» **Information shown**
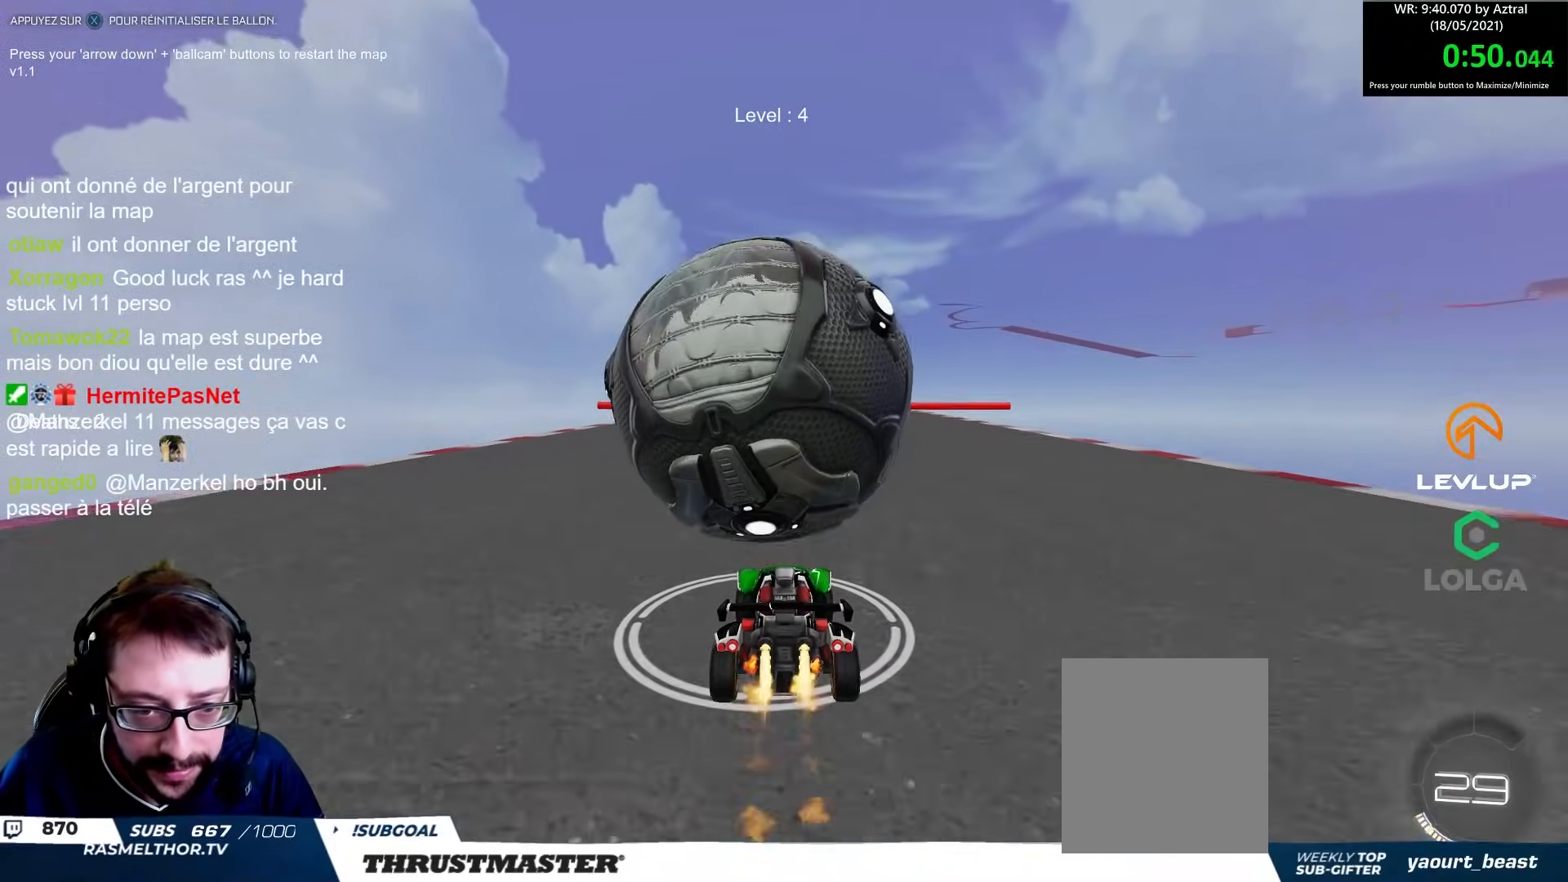
{"buttons": [], "left_stick": "center", "right_stick": "center", "events": [[100, "B", "up"], [100, "left_stick", "up-left"], [183, "left_stick", "center"], [283, "R2", "up"]]}
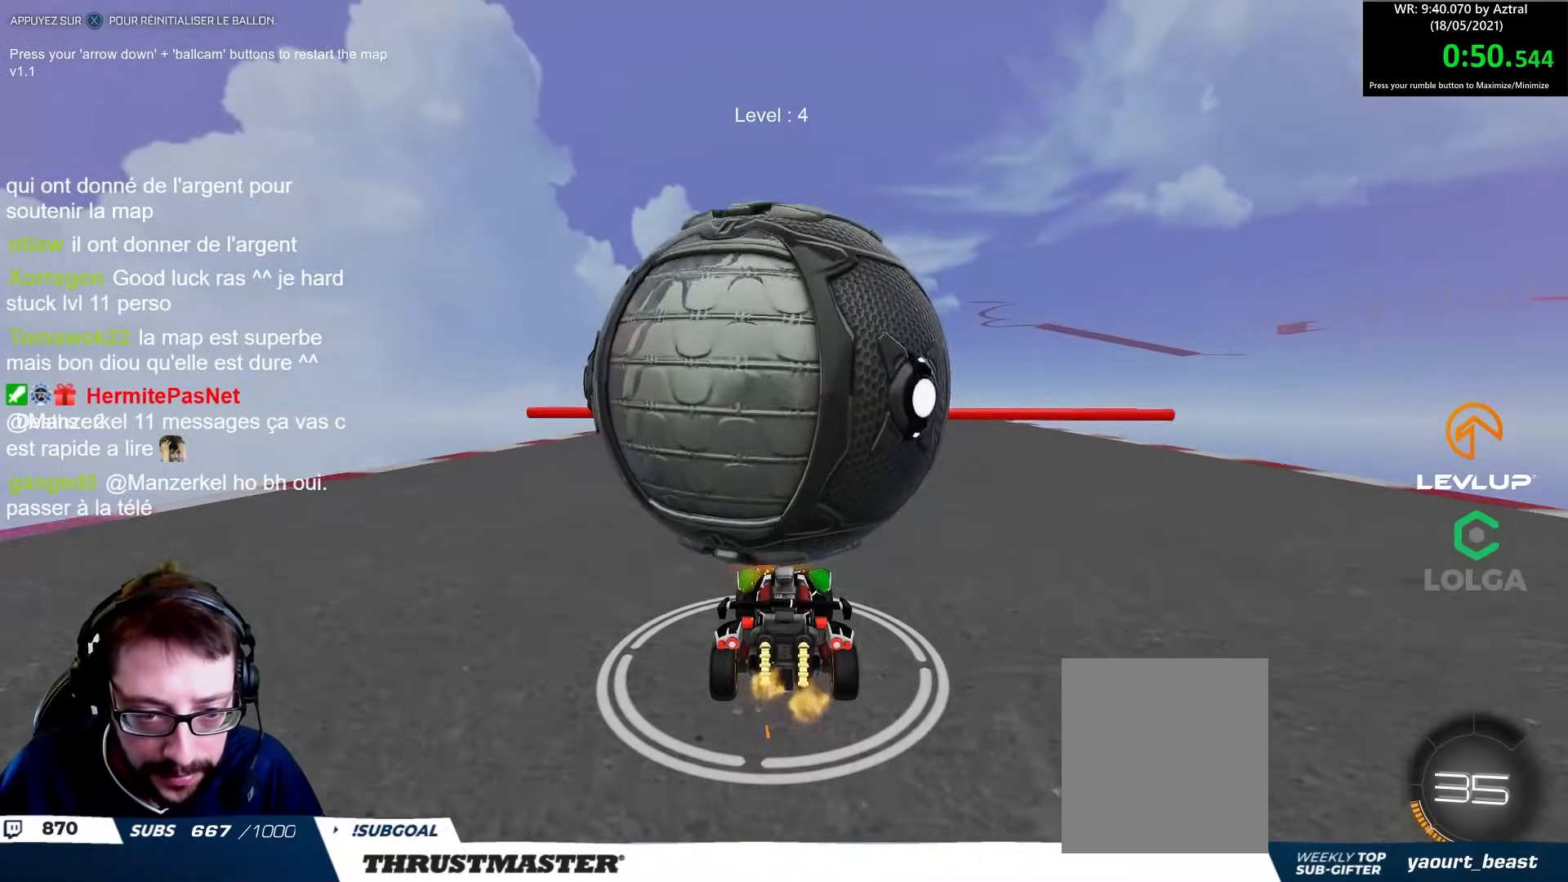
{"buttons": [], "left_stick": "down", "right_stick": "center", "events": [[200, "A", "down"], [267, "A", "up"], [483, "left_stick", "down"]]}
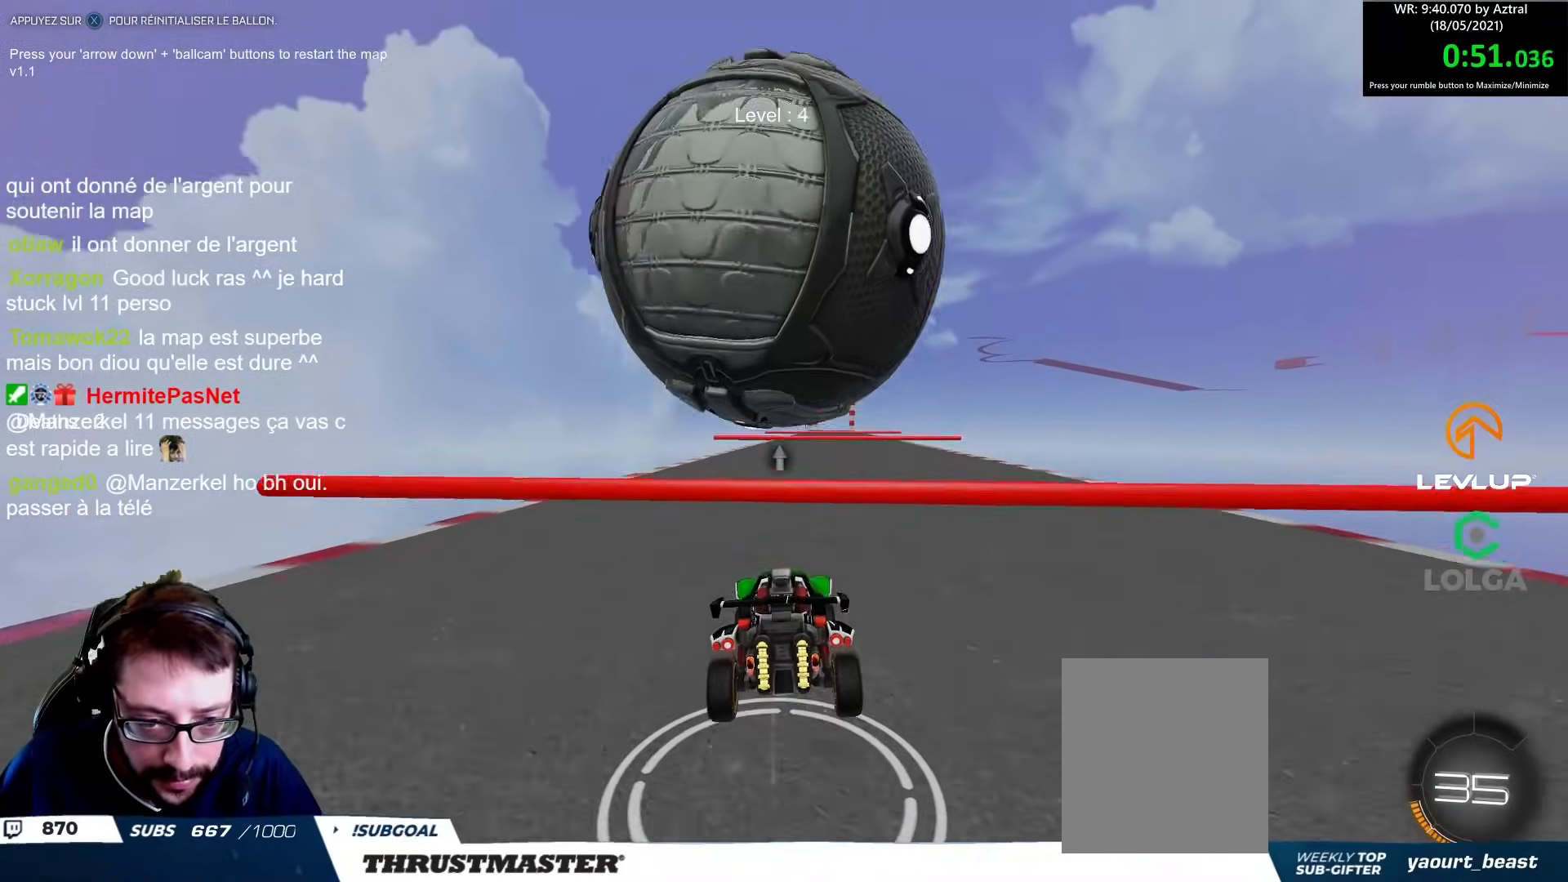
{"buttons": [], "left_stick": "up", "right_stick": "center", "events": [[83, "R2", "down"], [100, "B", "down"], [117, "left_stick", "center"], [167, "B", "up"], [250, "A", "down"], [300, "A", "up"], [383, "R2", "up"], [417, "left_stick", "up"]]}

» **What is expected**
Across the listing above, tally the lines that include "down". Only the total is wanted.

» **Response to the task**
2